News Release

Smarter Than You Think: Babies are Amazingly Quick Studies, Psycholinguists Find

Peer-Reviewed Publication

University of Rochester

One of the hardest things in understanding a new language is to pick out words from the rushing stream of speech. Babies master this challenge around the age of 8 months and do it, surprisingly enough, by thinking like little statisticians, according to a University of Rochester study published in the Dec. 13 issue of Science.

The study offers powerful evidence that infants are extraordinary learners. After hearing only a two-minute sample of speech, babies speedily detect clear patterns in the sounds of language. Such vigorous "computational abilities" can help explain how very young humans learn so much about their world so quickly, the authors say. In a second article called "Learning Rediscovered" in the same issue of Science, two UC San Diego psychologists explain that the Rochester study is an important new argument for the "learning" side of the ledger in the long scholarly debate over whether language is "innate" or "learned."

Linguists have known for years that recurrence of sound patterns plays some role in learning language. Consider the four- syllable phrase, "pretty baby." Because "pretty" is a word, the first sound "pre" is often followed by the second sound, "ty." Similarly, the sound "ba" is often followed by the sound "by." However, the pattern "tyba," consisting of the end of one word and the beginning of another, is less common. As babies hear language, they become aware that sound combinations like "pretty" and "baby" occur more frequently than other sound combinations like "tyba."

The new study shows that babies can use this statistical information alone to learn where one word ends and another begins, according to Jenny R. Saffran, a doctoral student in Brain and Cognitive Sciences at the University, and first author of the study. Professors Richard N. Aslin and Elissa L. Newport are co-authors.

"In real life, babies use lots of cues to tell what's a word and what isn't," said Saffran. "They listen to pauses, to changes in pitch, stress and rhythm to figure it out. But we wanted to see if babies could learn using only statistical information, so we made it really tough on them: We made up a nonsense language, and took out all the cues except statistics to see if babies could still learn. Amazingly, they did."

To test whether babies could extract individual words from continuous speech by relying upon statistical information alone, the authors designed a study using a nonsense language spoken by a voice synthesizer. The synthesizer produced flat, monotone speech with no pauses between words. Twenty-four 8-month-old infants participated.

To familiarize the babies with the nonsense language, the investigators played a two-minute sample of four nonsense words, repeated in random order. The speech sounded something like the following: "bidakupadotigolabubidaku...."

Then, to assess what the babies had learned, the investigators let the babies listen to either words from the language ("bidaku bidaku bidaku...") or sequences that the babies had heard which were not words ("dakupa dakupa dakupa....") These "part-word" sequences spanned word boundaries, like "tyba" in the "pretty baby" example.

In order to see what the babies had learned, the investigators took advantage of a simple fact about infants. "As every parent knows, babies are restlessly curious and get bored quickly," Saffran says. "They'll explore a new toy longer than one that's been around them all the time, so if you want to hold their attention longer, you need to keep coming up with something new and fresh.
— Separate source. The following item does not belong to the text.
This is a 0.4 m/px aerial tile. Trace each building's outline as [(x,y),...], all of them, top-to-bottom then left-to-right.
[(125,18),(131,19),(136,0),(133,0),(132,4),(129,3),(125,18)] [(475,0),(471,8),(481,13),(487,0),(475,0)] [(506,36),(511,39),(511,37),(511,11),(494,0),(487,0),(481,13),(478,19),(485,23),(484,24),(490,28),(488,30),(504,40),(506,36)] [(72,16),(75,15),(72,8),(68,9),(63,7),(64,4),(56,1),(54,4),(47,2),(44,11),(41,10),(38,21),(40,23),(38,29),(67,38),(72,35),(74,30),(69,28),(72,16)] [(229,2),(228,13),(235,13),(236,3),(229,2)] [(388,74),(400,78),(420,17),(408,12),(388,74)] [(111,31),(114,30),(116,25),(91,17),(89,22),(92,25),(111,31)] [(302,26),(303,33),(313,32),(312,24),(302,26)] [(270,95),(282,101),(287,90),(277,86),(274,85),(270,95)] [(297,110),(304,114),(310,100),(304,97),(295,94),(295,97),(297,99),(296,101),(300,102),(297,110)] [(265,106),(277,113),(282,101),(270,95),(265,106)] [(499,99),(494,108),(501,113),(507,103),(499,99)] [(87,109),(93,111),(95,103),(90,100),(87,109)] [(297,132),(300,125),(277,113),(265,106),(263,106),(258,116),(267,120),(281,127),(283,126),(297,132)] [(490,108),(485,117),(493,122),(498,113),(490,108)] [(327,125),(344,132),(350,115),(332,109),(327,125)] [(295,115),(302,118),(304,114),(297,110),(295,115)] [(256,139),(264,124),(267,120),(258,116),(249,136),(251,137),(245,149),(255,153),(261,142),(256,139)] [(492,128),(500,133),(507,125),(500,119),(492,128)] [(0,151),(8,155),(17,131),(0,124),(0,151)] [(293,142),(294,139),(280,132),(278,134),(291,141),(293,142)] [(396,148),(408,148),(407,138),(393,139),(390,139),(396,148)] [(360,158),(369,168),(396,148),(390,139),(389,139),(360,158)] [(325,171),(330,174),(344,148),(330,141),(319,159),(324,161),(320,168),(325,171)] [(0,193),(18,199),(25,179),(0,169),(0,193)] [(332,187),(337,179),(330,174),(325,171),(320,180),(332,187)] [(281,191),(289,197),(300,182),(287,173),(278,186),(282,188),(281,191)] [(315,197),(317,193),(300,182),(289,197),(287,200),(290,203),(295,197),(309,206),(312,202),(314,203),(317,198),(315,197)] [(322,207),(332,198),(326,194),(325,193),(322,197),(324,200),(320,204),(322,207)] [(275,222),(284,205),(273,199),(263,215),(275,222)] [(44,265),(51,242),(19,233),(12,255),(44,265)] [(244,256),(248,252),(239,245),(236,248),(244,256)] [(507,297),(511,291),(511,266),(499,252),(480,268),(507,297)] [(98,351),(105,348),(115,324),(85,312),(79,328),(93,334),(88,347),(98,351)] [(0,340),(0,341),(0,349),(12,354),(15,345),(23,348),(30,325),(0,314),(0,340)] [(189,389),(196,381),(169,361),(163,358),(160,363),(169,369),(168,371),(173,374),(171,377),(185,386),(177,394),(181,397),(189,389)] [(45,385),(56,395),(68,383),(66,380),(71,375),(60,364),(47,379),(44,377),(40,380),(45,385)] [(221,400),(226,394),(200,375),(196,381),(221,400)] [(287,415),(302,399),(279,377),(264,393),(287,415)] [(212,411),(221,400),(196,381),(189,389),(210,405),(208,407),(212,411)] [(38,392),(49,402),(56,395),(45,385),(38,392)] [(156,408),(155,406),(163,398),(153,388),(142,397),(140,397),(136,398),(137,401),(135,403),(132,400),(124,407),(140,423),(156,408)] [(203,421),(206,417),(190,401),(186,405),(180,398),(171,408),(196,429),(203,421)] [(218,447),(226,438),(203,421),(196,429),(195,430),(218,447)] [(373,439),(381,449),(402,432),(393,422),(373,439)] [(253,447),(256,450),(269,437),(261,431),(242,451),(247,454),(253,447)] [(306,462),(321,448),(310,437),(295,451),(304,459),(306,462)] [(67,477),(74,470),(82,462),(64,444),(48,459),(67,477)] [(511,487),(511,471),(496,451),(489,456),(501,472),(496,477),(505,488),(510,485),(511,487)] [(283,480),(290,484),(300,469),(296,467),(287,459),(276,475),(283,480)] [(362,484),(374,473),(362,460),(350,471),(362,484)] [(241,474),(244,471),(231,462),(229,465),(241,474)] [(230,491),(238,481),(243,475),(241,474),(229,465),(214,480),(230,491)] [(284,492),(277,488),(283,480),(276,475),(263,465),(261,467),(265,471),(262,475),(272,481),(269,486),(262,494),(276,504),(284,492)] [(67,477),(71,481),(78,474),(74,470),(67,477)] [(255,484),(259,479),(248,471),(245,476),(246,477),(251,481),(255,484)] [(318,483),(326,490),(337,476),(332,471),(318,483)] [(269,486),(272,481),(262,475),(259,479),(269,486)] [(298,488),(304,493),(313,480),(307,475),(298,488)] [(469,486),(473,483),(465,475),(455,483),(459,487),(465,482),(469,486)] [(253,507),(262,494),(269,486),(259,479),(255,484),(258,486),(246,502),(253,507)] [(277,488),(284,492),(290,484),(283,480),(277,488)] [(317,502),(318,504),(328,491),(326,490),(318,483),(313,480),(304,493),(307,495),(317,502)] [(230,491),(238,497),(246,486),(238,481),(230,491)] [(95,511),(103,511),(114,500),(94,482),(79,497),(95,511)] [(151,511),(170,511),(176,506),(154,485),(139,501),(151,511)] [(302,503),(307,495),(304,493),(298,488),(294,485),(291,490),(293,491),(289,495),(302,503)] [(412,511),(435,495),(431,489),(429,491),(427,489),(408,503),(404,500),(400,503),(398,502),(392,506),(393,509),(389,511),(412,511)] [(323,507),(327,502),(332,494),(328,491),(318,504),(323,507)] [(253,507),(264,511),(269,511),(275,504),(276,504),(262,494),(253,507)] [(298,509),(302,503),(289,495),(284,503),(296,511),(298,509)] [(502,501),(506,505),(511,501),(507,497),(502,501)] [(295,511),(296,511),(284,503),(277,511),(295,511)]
We thus asked whether the infants would listen longer to the part-words, because if the infants had learned and remembered the words from the two minute speech stream, the part- words should seem relatively new and interesting."

By keeping track of the amount of time infants listened to the words and part-words, the investigators saw clear evidence that babies recognized the difference between the words and the part-word sequences crossing word boundaries. The babies listened to the unfamiliar part-word sequences longer than the now- familiar words - demonstrating, as infants will, a longer attention span for something new.

The investigators don't claim that the babies understood the words in the way adults would -- as being a collection of sounds attached to meaning. Instead, their study shows that after only two minutes of hearing nonsense words, 8-month-old infants can remember familiar sequences of sounds, and distinguish them from unfamiliar ones, and that they can make these distinctions based on statistical recurrence alone -- without the help of other normal cues in speech, such as pauses, or changes in pitch or inflection.

Aslin emphasized the importance of these results: "For many years, language acquisition has been thought to involve a strong innate component in part because children learn language so rapidly. No one believed that young infants could be such rapid learners. Now we have evidence that months before infants begin to produce words, they can very rapidly learn which sounds are likely to go together to form words."

Newport places these results in a somewhat broader perspective. "We know that infants must somehow learn the words of their language, and many other aspects of their particular language's structure. We also know that some aspects of language acquisition are probably innate, and not learned from experience. But our lack of understanding of infant learning, and our expectation that young infants would not be especially gifted learners of complex statistical information about auditory patterns, may have led researchers to underestimate the importance of learning in the language acquisition process."

This research was supported by the National Science Foundation and the National Institutes of Health.